Statistically significant improvements (p<0.01 or better) were observed over nearly all baselines, attesting to the efficacy of coordinated state-flow modeling.
Ablation Analysis
Ablation experiments validated the architectural choices:
- FlowOnly variants outperformed StateOnly, highlighting the discriminative richness of transient dynamics.
- Replacing learned state vectors with random vectors (RandomState) reduced performance to FlowOnly levels, confirming that improvements stem from meaningful state guidance rather than architectural complexity.
- Concatenation-based fusion yielded inferior results compared to state-modulated synergy, establishing the superiority of adaptive modulation.
Representation Visualization
Distinct spatial and temporal feature characteristics were confirmed by visualization studies:
Figure 2: Learned spatial weights from the State Encoder and Flow Encoder reveal divergent spatial attention profiles, supporting the complementary focus of each branch.
Figure 3: Layer-wise t-SNE plots and Fisher scores of StaFlowNet and FlowOnly on the BCI-IV 2a test set—state-modulated flow delivers substantially improved class separability at each pyramid level.

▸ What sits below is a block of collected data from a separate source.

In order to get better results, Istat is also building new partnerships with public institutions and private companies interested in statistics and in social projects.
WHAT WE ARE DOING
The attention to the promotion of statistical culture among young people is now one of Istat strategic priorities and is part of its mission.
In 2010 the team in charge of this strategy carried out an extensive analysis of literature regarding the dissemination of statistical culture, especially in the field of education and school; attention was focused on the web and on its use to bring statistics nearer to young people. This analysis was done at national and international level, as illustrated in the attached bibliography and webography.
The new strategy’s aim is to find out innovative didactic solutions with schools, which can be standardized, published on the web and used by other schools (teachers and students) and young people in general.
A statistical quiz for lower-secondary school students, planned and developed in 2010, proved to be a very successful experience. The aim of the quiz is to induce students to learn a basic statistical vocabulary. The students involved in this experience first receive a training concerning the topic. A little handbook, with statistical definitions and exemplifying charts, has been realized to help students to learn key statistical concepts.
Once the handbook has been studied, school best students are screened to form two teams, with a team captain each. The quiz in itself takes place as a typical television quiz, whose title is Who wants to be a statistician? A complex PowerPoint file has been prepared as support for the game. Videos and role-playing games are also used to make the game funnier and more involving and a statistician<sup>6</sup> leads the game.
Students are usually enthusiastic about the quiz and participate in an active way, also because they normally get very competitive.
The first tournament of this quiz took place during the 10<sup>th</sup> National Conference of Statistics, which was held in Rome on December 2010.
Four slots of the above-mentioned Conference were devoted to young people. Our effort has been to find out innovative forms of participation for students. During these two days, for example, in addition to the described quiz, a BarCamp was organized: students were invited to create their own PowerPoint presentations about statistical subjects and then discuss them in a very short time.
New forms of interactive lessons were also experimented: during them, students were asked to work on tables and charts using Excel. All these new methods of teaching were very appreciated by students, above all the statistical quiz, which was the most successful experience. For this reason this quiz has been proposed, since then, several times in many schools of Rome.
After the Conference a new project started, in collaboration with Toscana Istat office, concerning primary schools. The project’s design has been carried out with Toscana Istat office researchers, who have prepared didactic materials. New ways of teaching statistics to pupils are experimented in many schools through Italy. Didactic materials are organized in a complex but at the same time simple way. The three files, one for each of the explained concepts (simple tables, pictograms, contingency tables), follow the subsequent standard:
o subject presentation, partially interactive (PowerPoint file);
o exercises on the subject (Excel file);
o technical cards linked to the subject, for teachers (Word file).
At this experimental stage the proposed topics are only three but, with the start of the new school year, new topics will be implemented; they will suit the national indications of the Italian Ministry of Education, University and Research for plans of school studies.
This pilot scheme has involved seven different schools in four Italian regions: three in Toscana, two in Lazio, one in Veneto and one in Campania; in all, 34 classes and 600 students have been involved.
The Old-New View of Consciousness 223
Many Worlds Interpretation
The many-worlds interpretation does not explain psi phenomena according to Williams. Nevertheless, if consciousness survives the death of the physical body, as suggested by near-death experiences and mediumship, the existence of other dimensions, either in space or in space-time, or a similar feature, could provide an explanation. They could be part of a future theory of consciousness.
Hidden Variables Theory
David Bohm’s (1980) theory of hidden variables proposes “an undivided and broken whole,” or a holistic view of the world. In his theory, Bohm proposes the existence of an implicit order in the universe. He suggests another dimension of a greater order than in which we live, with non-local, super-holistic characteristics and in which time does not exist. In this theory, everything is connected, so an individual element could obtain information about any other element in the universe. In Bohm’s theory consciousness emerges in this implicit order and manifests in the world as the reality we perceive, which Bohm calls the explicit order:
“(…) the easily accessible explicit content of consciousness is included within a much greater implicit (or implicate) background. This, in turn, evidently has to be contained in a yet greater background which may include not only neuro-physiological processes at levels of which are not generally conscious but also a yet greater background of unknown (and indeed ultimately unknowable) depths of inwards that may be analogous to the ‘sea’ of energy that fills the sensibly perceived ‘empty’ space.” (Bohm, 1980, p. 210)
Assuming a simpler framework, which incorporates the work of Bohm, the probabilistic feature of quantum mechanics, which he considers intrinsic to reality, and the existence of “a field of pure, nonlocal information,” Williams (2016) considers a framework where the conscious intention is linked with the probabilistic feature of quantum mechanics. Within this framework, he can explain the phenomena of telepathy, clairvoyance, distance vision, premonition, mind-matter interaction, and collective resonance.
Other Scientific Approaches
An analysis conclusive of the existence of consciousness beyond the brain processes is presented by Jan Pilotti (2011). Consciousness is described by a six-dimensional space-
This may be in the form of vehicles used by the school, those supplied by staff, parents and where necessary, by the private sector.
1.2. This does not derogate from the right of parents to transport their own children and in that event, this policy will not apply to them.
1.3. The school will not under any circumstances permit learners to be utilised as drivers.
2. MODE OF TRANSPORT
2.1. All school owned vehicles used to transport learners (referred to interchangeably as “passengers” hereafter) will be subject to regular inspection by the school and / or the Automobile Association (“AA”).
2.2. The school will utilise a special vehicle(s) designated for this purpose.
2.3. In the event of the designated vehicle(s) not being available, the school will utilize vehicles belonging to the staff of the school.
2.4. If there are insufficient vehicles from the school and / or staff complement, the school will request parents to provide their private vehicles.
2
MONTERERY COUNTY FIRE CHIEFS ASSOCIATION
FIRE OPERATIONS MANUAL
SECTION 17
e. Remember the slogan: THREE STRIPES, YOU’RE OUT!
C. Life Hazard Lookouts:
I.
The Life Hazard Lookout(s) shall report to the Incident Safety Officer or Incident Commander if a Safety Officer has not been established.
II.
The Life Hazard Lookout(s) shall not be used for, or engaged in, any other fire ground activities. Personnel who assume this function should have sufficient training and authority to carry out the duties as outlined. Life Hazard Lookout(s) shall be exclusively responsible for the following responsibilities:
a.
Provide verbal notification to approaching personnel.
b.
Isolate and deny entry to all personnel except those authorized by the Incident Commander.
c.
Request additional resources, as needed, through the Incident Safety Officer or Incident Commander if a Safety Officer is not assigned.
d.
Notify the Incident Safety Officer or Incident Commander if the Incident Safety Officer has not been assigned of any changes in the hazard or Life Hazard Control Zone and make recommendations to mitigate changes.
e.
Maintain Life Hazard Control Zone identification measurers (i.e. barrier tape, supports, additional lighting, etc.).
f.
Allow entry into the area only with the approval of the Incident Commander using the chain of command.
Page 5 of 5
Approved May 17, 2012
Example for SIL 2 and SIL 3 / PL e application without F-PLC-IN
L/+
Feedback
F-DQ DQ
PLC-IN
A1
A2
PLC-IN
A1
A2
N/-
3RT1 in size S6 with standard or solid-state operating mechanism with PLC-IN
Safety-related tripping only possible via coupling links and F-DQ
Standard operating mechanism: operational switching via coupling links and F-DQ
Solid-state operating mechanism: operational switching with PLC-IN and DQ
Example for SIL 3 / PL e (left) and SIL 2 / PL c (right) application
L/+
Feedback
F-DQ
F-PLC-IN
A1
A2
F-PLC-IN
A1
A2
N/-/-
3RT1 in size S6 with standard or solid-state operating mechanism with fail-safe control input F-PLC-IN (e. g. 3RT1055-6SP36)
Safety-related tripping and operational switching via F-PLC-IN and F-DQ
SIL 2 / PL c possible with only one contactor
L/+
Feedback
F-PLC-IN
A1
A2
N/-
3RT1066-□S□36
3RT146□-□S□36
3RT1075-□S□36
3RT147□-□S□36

Spatial weight analysis demonstrated that state and flow encoders attend to different sensorimotor regions. Feature distribution visualization showed a marked increase in class separability and Fisher scores with state-modulated flow, confirming the efficacy of coordinated representation in constructing highly discriminative latent spaces.
Theoretical and Practical Implications
StaFlowNet bridges macroscopic context (state) and fine-grained dynamics (flow), advancing MI-EEG decoding by stabilizing temporal modeling and improving class discrimination. The explicit architectural priors embodied in the dual-branch and state-modulated flow design prevent model instability typical in sequence-only models. Practically, this enables consistent BCI performance across subjects and datasets, supporting translation to real-world MI applications.
Theoretical consequences extend to broader neural signal decoding: the advantages of coordinated state-flow representation may generalize to EEG, MEG, or fMRI, where both global and local context shape cognitive decoding. The state-guided gating principle offers a scalable foundation for designing architectures that dynamically balance stationary and non-stationary information flows.
Future Directions
Further developments may incorporate graph-based spatial encoding, complex-valued representations, and multi-modal extensions to exploit amplitude-phase interplay or integrate additional physiological channels. Transfer learning across subjects, semi-supervised feature adaptation, and explainability-driven visualizations could amplify StaFlowNet's utility for clinical and neuroergonomic BCI deployments.
Conclusion
StaFlowNet introduces a principled architecture for MI-EEG decoding, separating and coordinating state and flow representations via dual-branch processing and adaptive state modulation. Empirical evidence across three datasets confirms robust improvements over state-of-the-art baselines. Visualization and ablation studies substantiate the complementarity and synergy of state and flow features. StaFlowNet sets a new standard for coordinated neural representation in BCI, with architectural principles poised for extension to other neural decoding tasks.